=== Begin Enclosure ===
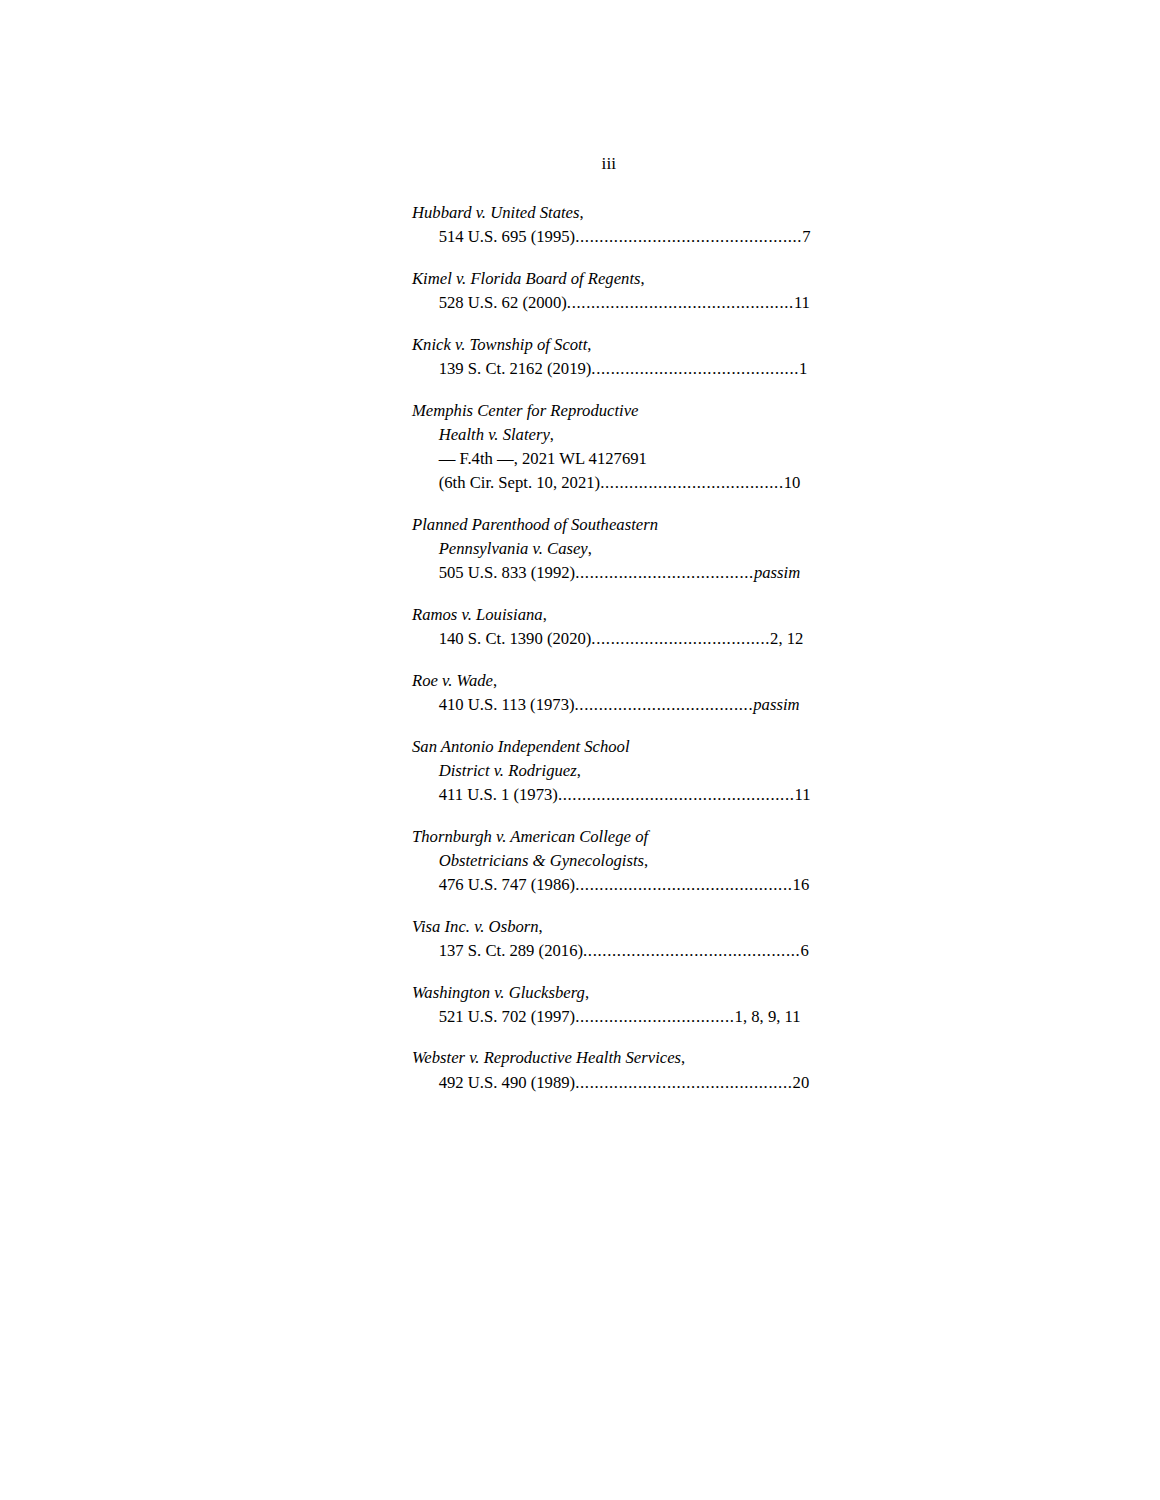iii
Hubbard v. United States, 514 U.S. 695 (1995)............................................... 7
Kimel v. Florida Board of Regents, 528 U.S. 62 (2000)............................................... 11
Knick v. Township of Scott, 139 S. Ct. 2162 (2019)........................................... 1
Memphis Center for Reproductive Health v. Slatery, — F.4th —, 2021 WL 4127691 (6th Cir. Sept. 10, 2021)...................................... 10
Planned Parenthood of Southeastern Pennsylvania v. Casey, 505 U.S. 833 (1992)..................................... passim
Ramos v. Louisiana, 140 S. Ct. 1390 (2020)..................................... 2, 12
Roe v. Wade, 410 U.S. 113 (1973)..................................... passim
San Antonio Independent School District v. Rodriguez, 411 U.S. 1 (1973)................................................. 11
Thornburgh v. American College of Obstetricians & Gynecologists, 476 U.S. 747 (1986)............................................. 16
Visa Inc. v. Osborn, 137 S. Ct. 289 (2016)............................................. 6
Washington v. Glucksberg, 521 U.S. 702 (1997)................................. 1, 8, 9, 11
Webster v. Reproductive Health Services, 492 U.S. 490 (1989)............................................. 20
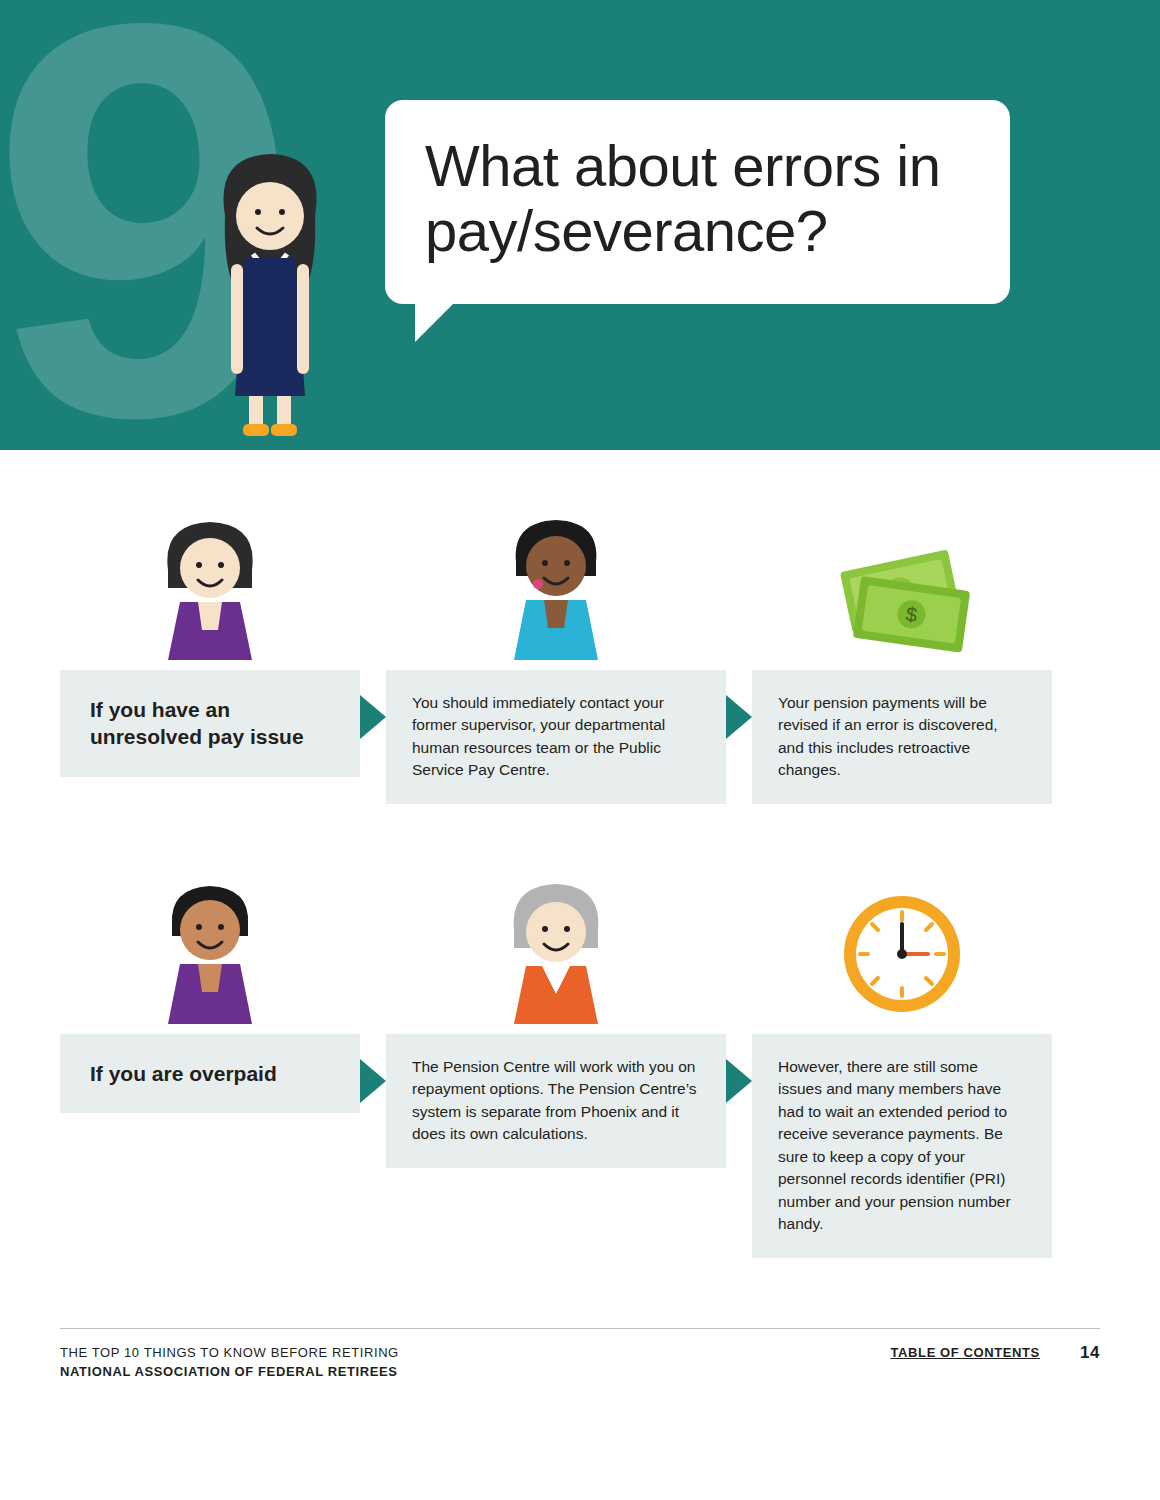9
What about errors in pay/severance?
If you have an unresolved pay issue
You should immediately contact your former supervisor, your departmental human resources team or the Public Service Pay Centre.
$ $
Your pension payments will be revised if an error is discovered, and this includes retroactive changes.
If you are overpaid
The Pension Centre will work with you on repayment options. The Pension Centre’s system is separate from Phoenix and it does its own calculations.
However, there are still some issues and many members have had to wait an extended period to receive severance payments. Be sure to keep a copy of your personnel records identifier (PRI) number and your pension number handy.
THE TOP 10 THINGS TO KNOW BEFORE RETIRING
NATIONAL ASSOCIATION OF FEDERAL RETIREES
TABLE OF CONTENTS 14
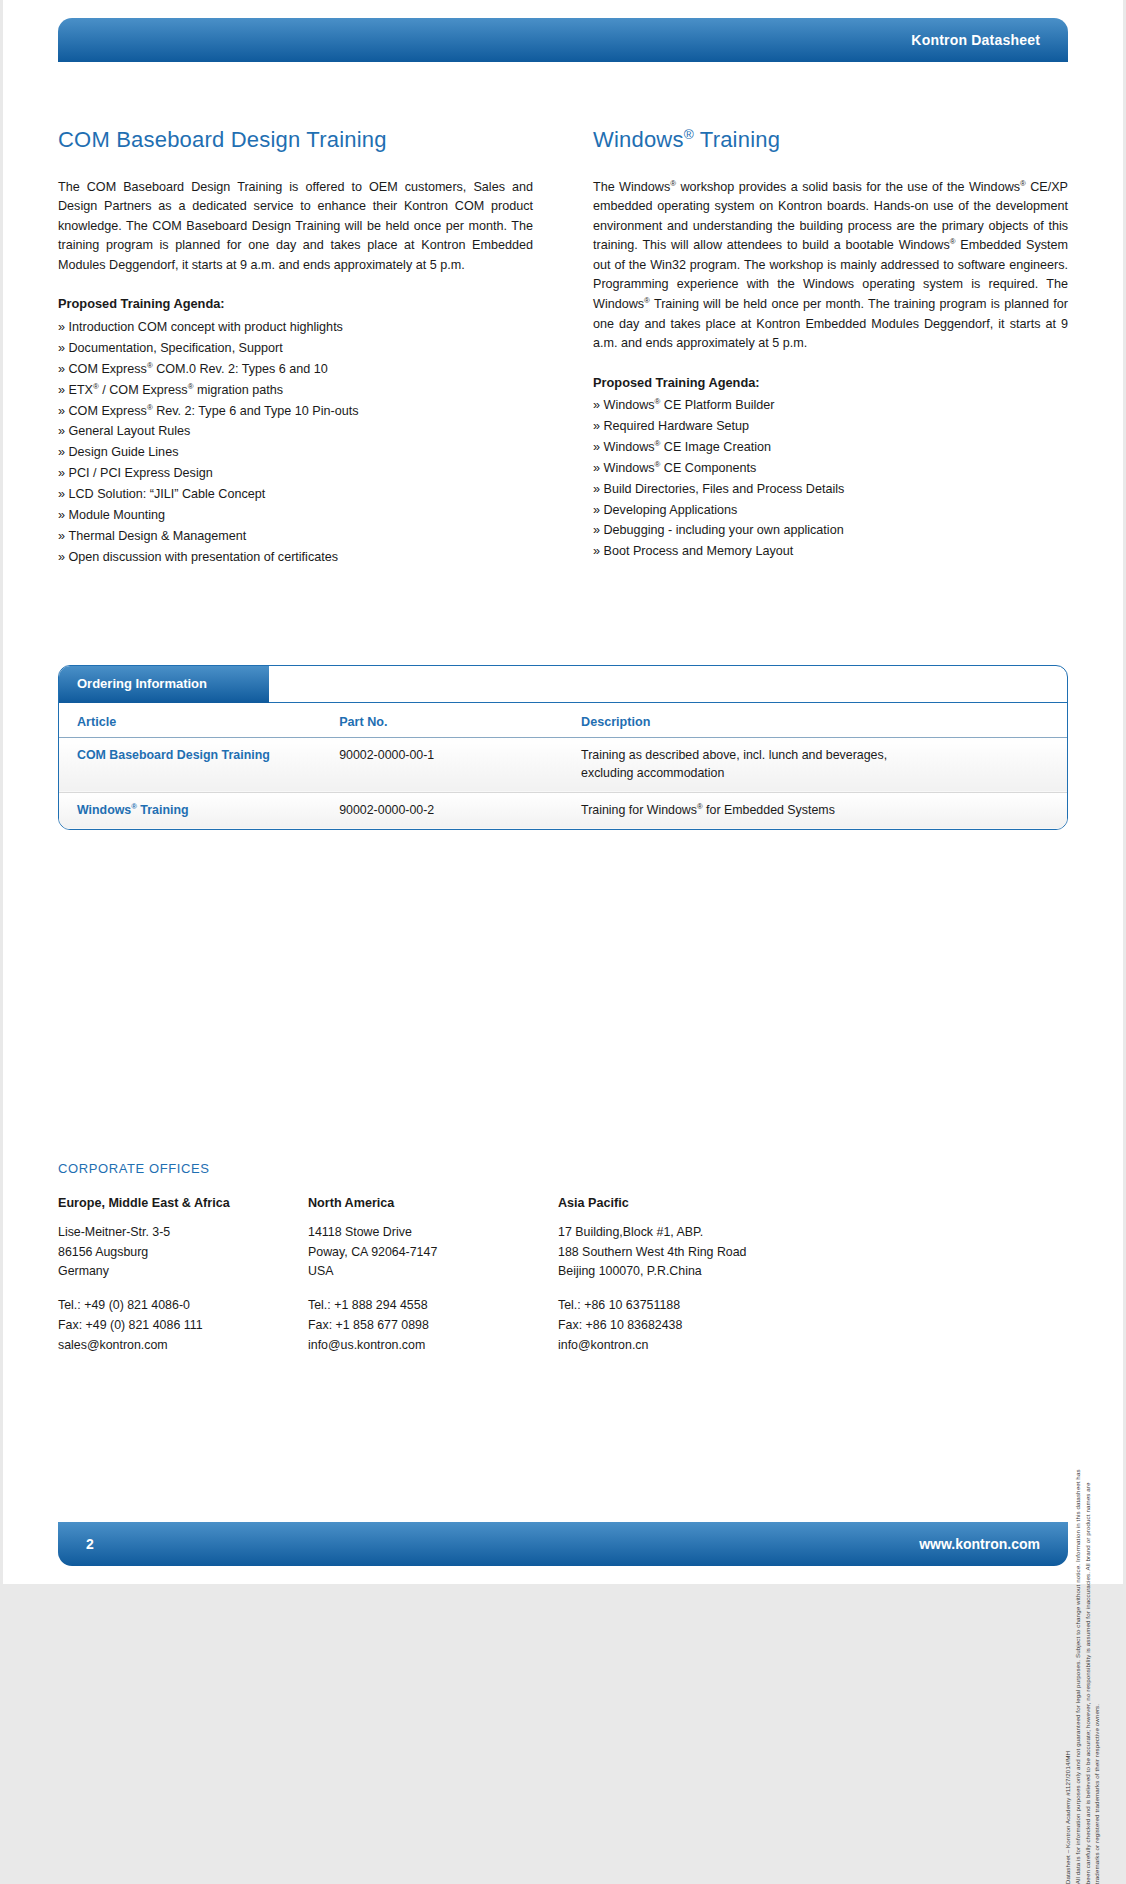Kontron Datasheet
COM Baseboard Design Training
The COM Baseboard Design Training is offered to OEM customers, Sales and Design Partners as a dedicated service to enhance their Kontron COM product knowledge. The COM Baseboard Design Training will be held once per month. The training program is planned for one day and takes place at Kontron Embedded Modules Deggendorf, it starts at 9 a.m. and ends approximately at 5 p.m.
Proposed Training Agenda:
Introduction COM concept with product highlights
Documentation, Specification, Support
COM Express® COM.0 Rev. 2: Types 6 and 10
ETX® / COM Express® migration paths
COM Express® Rev. 2: Type 6 and Type 10 Pin-outs
General Layout Rules
Design Guide Lines
PCI / PCI Express Design
LCD Solution: “JILI” Cable Concept
Module Mounting
Thermal Design & Management
Open discussion with presentation of certificates
Windows® Training
The Windows® workshop provides a solid basis for the use of the Windows® CE/XP embedded operating system on Kontron boards. Hands-on use of the development environment and understanding the building process are the primary objects of this training. This will allow attendees to build a bootable Windows® Embedded System out of the Win32 program. The workshop is mainly addressed to software engineers. Programming experience with the Windows operating system is required. The Windows® Training will be held once per month. The training program is planned for one day and takes place at Kontron Embedded Modules Deggendorf, it starts at 9 a.m. and ends approximately at 5 p.m.
Proposed Training Agenda:
Windows® CE Platform Builder
Required Hardware Setup
Windows® CE Image Creation
Windows® CE Components
Build Directories, Files and Process Details
Developing Applications
Debugging - including your own application
Boot Process and Memory Layout
Ordering Information
| Article | Part No. | Description |
| --- | --- | --- |
| COM Baseboard Design Training | 90002-0000-00-1 | Training as described above, incl. lunch and beverages, excluding accommodation |
| Windows ® Training | 90002-0000-00-2 | Training for Windows ® for Embedded Systems |
Corporate Offices
Europe, Middle East & Africa
Lise-Meitner-Str. 3-5
86156 Augsburg
Germany
Tel.: +49 (0) 821 4086-0
Fax: +49 (0) 821 4086 111
sales@kontron.com
North America
14118 Stowe Drive
Poway, CA 92064-7147
USA
Tel.: +1 888 294 4558
Fax: +1 858 677 0898
info@us.kontron.com
Asia Pacific
17 Building,Block #1, ABP.
188 Southern West 4th Ring Road
Beijing 100070, P.R.China
Tel.: +86 10 63751188
Fax: +86 10 83682438
info@kontron.cn
Datasheet – Kontron Academy #1127/2014/MH
All data is for information purposes only and not guaranteed for legal purposes. Subject to change without notice. Information in this datasheet has been carefully checked and is believed to be accurate; however, no responsibility is assumed for inaccuracies. All brand or product names are trademarks or registered trademarks of their respective owners.
2 www.kontron.com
=== End Enclosure ===
▸ EXERCISE: Omit the pictures; restate every entry word for word.

▸ EXERCISE RESULT:
iii
Hubbard v. United States, 514 U.S. 695 (1995)............................................... 7
Kimel v. Florida Board of Regents, 528 U.S. 62 (2000)............................................... 11
Knick v. Township of Scott, 139 S. Ct. 2162 (2019)........................................... 1
Memphis Center for Reproductive Health v. Slatery, — F.4th —, 2021 WL 4127691 (6th Cir. Sept. 10, 2021)...................................... 10
Planned Parenthood of Southeastern Pennsylvania v. Casey, 505 U.S. 833 (1992)..................................... passim
Ramos v. Louisiana, 140 S. Ct. 1390 (2020)..................................... 2, 12
Roe v. Wade, 410 U.S. 113 (1973)..................................... passim
San Antonio Independent School District v. Rodriguez, 411 U.S. 1 (1973)................................................. 11
Thornburgh v. American College of Obstetricians & Gynecologists, 476 U.S. 747 (1986)............................................. 16
Visa Inc. v. Osborn, 137 S. Ct. 289 (2016)............................................. 6
Washington v. Glucksberg, 521 U.S. 702 (1997)................................. 1, 8, 9, 11
Webster v. Reproductive Health Services, 492 U.S. 490 (1989)............................................. 20
9
What about errors in pay/severance?
If you have an unresolved pay issue
You should immediately contact your former supervisor, your departmental human resources team or the Public Service Pay Centre.
$ $
Your pension payments will be revised if an error is discovered, and this includes retroactive changes.
If you are overpaid
The Pension Centre will work with you on repayment options. The Pension Centre’s system is separate from Phoenix and it does its own calculations.
However, there are still some issues and many members have had to wait an extended period to receive severance payments. Be sure to keep a copy of your personnel records identifier (PRI) number and your pension number handy.
THE TOP 10 THINGS TO KNOW BEFORE RETIRING
NATIONAL ASSOCIATION OF FEDERAL RETIREES
TABLE OF CONTENTS 14
Kontron Datasheet
COM Baseboard Design Training
The COM Baseboard Design Training is offered to OEM customers, Sales and Design Partners as a dedicated service to enhance their Kontron COM product knowledge. The COM Baseboard Design Training will be held once per month. The training program is planned for one day and takes place at Kontron Embedded Modules Deggendorf, it starts at 9 a.m. and ends approximately at 5 p.m.
Proposed Training Agenda:
Introduction COM concept with product highlights
Documentation, Specification, Support
COM Express® COM.0 Rev. 2: Types 6 and 10
ETX® / COM Express® migration paths
COM Express® Rev. 2: Type 6 and Type 10 Pin-outs
General Layout Rules
Design Guide Lines
PCI / PCI Express Design
LCD Solution: “JILI” Cable Concept
Module Mounting
Thermal Design & Management
Open discussion with presentation of certificates
Windows® Training
The Windows® workshop provides a solid basis for the use of the Windows® CE/XP embedded operating system on Kontron boards. Hands-on use of the development environment and understanding the building process are the primary objects of this training. This will allow attendees to build a bootable Windows® Embedded System out of the Win32 program. The workshop is mainly addressed to software engineers. Programming experience with the Windows operating system is required. The Windows® Training will be held once per month. The training program is planned for one day and takes place at Kontron Embedded Modules Deggendorf, it starts at 9 a.m. and ends approximately at 5 p.m.
Proposed Training Agenda:
Windows® CE Platform Builder
Required Hardware Setup
Windows® CE Image Creation
Windows® CE Components
Build Directories, Files and Process Details
Developing Applications
Debugging - including your own application
Boot Process and Memory Layout
Ordering Information
| Article | Part No. | Description |
| --- | --- | --- |
| COM Baseboard Design Training | 90002-0000-00-1 | Training as described above, incl. lunch and beverages, excluding accommodation |
| Windows ® Training | 90002-0000-00-2 | Training for Windows ® for Embedded Systems |
Corporate Offices
Europe, Middle East & Africa
Lise-Meitner-Str. 3-5
86156 Augsburg
Germany
Tel.: +49 (0) 821 4086-0
Fax: +49 (0) 821 4086 111
sales@kontron.com
North America
14118 Stowe Drive
Poway, CA 92064-7147
USA
Tel.: +1 888 294 4558
Fax: +1 858 677 0898
info@us.kontron.com
Asia Pacific
17 Building,Block #1, ABP.
188 Southern West 4th Ring Road
Beijing 100070, P.R.China
Tel.: +86 10 63751188
Fax: +86 10 83682438
info@kontron.cn
Datasheet – Kontron Academy #1127/2014/MH
All data is for information purposes only and not guaranteed for legal purposes. Subject to change without notice. Information in this datasheet has been carefully checked and is believed to be accurate; however, no responsibility is assumed for inaccuracies. All brand or product names are trademarks or registered trademarks of their respective owners.
2 www.kontron.com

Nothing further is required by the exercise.